■ Tasks ■
(a) In the text on the white silk gown, rewrite the stretch from "(Unrelated: while chatting" through "written anything lately.)", swapping "bookstore" for "library".
(b) According to the text on the white silk gown, what does the book start off with? List each thing it names.

■ Text ■
**********

All we know about the gown from the book is that it is white silk and adorned with coral (two pins in her hair, her sleeves looped up with coral strings, and a coral necklace.) There’s no firm date given for the events of the book, but I’m dating this gown to 1852, based on this page, which makes it sound as if the strike in the book was based on the historical strike at Preston in 1853, a year before the book began to be serialized. Then, this was the gown that Margaret also wore for her cousin’s wedding, which was at the beginning of the book. It’s an inconvenient date — right there between the Regency gowns and the hoopskirt at its height. I used this page for reference, mostly.

It may sound like the book is some sort of Civil War drama, but it refers instead to the differences between the slow-paced farming communities of the south of England and the upstart industrial cities of the north. For this reason I found it a rather odd book somehow; it starts off with a wedding, a silly mother, a pastor father, a suitor for Margaret and a good bit of walking, gardening and drawing, and we Jane Austen fans think “Oh, I know where this is going.”

(Unrelated: while chatting with a woman working at the bookstore the other day, she told us she had been talking to someone who lamented, in all seriousness, that Jane Austen hadn’t written anything lately.)

**********

■ Records ■
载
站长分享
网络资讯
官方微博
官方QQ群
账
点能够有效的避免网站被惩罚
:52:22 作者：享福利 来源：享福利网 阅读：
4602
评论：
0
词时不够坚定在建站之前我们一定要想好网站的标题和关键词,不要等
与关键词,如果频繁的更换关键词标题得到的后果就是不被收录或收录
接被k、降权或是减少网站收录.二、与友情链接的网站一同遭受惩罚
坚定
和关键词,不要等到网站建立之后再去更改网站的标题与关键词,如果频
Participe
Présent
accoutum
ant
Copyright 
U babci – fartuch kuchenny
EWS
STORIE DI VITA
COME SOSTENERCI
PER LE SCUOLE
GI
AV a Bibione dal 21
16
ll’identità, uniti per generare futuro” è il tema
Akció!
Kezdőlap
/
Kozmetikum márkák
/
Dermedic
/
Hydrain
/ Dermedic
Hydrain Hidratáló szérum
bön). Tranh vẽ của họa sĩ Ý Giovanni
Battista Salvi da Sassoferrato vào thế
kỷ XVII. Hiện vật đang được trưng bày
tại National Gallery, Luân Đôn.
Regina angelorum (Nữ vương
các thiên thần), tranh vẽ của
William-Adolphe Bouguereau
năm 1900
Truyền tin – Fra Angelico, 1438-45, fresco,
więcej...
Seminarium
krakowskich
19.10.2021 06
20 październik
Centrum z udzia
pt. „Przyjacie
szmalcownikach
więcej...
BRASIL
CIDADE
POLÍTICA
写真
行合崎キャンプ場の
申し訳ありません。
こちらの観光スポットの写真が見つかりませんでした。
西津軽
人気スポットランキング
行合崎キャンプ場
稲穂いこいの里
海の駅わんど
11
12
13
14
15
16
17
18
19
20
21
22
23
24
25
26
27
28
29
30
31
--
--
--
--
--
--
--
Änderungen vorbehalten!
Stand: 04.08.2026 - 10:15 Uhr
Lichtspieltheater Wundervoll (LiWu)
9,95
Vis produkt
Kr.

**********

■ Answers by item ■
(a)
(Unrelated: while chatting with a woman working at the library the other day, she told us she had been talking to someone who lamented, in all seriousness, that Jane Austen hadn’t written anything lately.)

(b)
- a wedding
- a silly mother
- a pastor father
- a suitor for Margaret
- walking
- gardening
- drawing